Papillomavirus trans-activator protein E2 activates expression from the promoter for the ribonucleotide reductase large subunit from herpes simplex virus type 2.

Activation of the herpes simplex virus type 2 (HSV-2) large subunit of the ribonucleotide reductase (ICP10) gene by papillomavirus DNA encoding the E2 or E7 proteins was studied directly by immunofluorescence or by chloramphenicol acetyltransferase (CAT) analysis with hybrid ICP10 or IE175 and 38K promoter constructions. Cotransfection with bovine papillomavirus type 1 or human papillomavirus type 16 (HPV-16) E2 DNA enhanced CAT expression from constructions in which CAT is regulated by the ICP10 but not by other HSV promoters. Expression was not enhanced by cotransfection with HPV-16 E7 DNA. Sequence analysis of the ICP10 promoter identified a consensus E2-binding motif. Activation was significantly reduced by site-directed mutagenesis of the consensus motif.

Protein kinase activity associated with the large subunit of herpes simplex virus type 2 ribonucleotide reductase (ICP10).

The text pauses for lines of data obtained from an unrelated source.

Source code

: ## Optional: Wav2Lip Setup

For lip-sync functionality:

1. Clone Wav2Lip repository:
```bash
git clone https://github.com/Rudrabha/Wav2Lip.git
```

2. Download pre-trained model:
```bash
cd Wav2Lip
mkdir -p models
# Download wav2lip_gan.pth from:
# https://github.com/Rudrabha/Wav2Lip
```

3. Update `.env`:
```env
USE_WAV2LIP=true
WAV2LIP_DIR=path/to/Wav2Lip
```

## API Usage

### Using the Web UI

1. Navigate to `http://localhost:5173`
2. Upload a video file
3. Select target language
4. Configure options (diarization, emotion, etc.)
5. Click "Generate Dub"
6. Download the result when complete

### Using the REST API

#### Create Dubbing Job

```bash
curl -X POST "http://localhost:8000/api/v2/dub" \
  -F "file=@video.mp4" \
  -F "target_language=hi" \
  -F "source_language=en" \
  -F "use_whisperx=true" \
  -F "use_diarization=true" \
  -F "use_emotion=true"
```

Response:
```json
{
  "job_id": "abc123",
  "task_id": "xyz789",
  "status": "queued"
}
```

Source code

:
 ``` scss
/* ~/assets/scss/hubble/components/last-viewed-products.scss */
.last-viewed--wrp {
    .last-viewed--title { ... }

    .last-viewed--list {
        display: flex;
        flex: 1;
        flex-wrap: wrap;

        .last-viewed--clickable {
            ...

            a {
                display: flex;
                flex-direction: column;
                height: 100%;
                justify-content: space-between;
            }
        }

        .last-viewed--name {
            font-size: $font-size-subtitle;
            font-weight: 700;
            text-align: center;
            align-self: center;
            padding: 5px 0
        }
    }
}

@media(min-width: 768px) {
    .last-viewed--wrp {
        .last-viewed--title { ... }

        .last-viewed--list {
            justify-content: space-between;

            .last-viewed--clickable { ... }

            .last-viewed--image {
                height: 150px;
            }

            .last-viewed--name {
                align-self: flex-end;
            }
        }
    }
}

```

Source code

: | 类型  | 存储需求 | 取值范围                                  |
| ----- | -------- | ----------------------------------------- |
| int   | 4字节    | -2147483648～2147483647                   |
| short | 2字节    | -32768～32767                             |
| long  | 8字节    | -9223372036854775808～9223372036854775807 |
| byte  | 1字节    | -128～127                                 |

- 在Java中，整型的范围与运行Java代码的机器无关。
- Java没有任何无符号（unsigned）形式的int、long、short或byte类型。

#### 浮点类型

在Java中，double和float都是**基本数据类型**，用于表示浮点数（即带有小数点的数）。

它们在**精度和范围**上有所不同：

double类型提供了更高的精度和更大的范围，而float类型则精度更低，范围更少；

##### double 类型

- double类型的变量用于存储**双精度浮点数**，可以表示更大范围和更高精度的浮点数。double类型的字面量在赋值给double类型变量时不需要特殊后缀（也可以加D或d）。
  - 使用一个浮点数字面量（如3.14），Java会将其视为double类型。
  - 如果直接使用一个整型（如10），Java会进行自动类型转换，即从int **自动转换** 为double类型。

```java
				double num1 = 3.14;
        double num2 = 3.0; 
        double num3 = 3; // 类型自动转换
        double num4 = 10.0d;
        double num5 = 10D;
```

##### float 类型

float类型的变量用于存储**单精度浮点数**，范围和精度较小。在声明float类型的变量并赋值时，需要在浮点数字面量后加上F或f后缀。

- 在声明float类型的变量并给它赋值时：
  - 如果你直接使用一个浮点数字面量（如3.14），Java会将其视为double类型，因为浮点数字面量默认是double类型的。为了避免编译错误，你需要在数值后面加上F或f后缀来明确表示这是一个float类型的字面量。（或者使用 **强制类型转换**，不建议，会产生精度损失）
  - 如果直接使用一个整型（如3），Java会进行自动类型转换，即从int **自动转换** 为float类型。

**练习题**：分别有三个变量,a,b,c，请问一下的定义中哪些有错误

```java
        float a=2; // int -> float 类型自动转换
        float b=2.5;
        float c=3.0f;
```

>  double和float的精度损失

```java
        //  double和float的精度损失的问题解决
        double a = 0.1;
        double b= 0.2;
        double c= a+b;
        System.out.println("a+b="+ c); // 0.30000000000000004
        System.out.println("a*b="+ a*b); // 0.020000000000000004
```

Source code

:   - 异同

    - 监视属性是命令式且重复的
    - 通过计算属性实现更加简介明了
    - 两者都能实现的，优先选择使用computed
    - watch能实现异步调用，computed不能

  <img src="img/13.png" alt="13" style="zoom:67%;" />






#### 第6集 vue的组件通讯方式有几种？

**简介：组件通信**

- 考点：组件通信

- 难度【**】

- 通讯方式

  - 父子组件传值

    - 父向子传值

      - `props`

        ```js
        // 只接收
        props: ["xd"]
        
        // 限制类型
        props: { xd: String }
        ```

The large subunit of the herpes simplex virus type 2 (HSV-2) ribonucleotide reductase (RR1) is demonstrated to possess serine/threonine-specific kinase activity. Computer-assisted sequence analysis identified regions within the amino terminus of ICP10 that are homologous to the catalytic domain of known protein kinases (PKs). An in vitro kinase assay confirmed the ability of ICP10, immunoprecipitated from either HSV-2-infected cells or from cells transfected with an ICP10 expression vector, to autophosphorylate and transphosphorylate exogenous substrates in the presence of ATP and Mg2+. The HSV-1 RR1 was shown to be negative for PK activity under these conditions. PK activity was localized to a 57-kDa amino-terminal region within ICP10 that lacked RR activity.

Identification of immediate-early-type cis-response elements in the promoter for the ribonucleotide reductase large subunit from herpes simplex virus type 2.

Regulation of the expression of the herpes simplex virus (HSV) type 2 large subunit of ribonucleotide reductase (ICP10) gene was studied directly by immunofluorescence or by chloramphenicol acetyltransferase analysis with hybrid ICP10 promoter constructions. In Vero cells, cotransfection with DNA encoding HSV IE110 or Vmw65 proteins or HCMV IE2 enhanced expression at least 10-fold. In contrast, expression was minimally enhanced by DNA encoding IE175 at low doses and slightly reduced at high doses. IE110-mediated trans-activation was minimal in primary astrocytes and cells from line 293. However, Vmw65 enhanced expression 20-fold in all cell types. cis-Response elements in the ICP10 promoter include a TAATGARAT-like element and other sequences associated with regulation of IE gene expression and potential SP-1, consensus AP-1, and octamer transcription factor 1 binding elements. Factors that bind to the ICP10 promoter were identified in mock and HSV-infected cell extracts. DNA-protein complex formation, presumably involving Vmw65, was demonstrated by gel retardation analysis with mixtures of uninfected cell nuclear extracts and virion lysates. The octamer transcription factor 1 motif (ATGCAAAT) was necessary for optimal Vmw65 binding to the ICP10 promoter as evidenced by competition experiments with oligonucleotides overlapping the consensus IE110 promoter virion response element. The data suggest that ICP10 can be regulated as an immediate-early gene.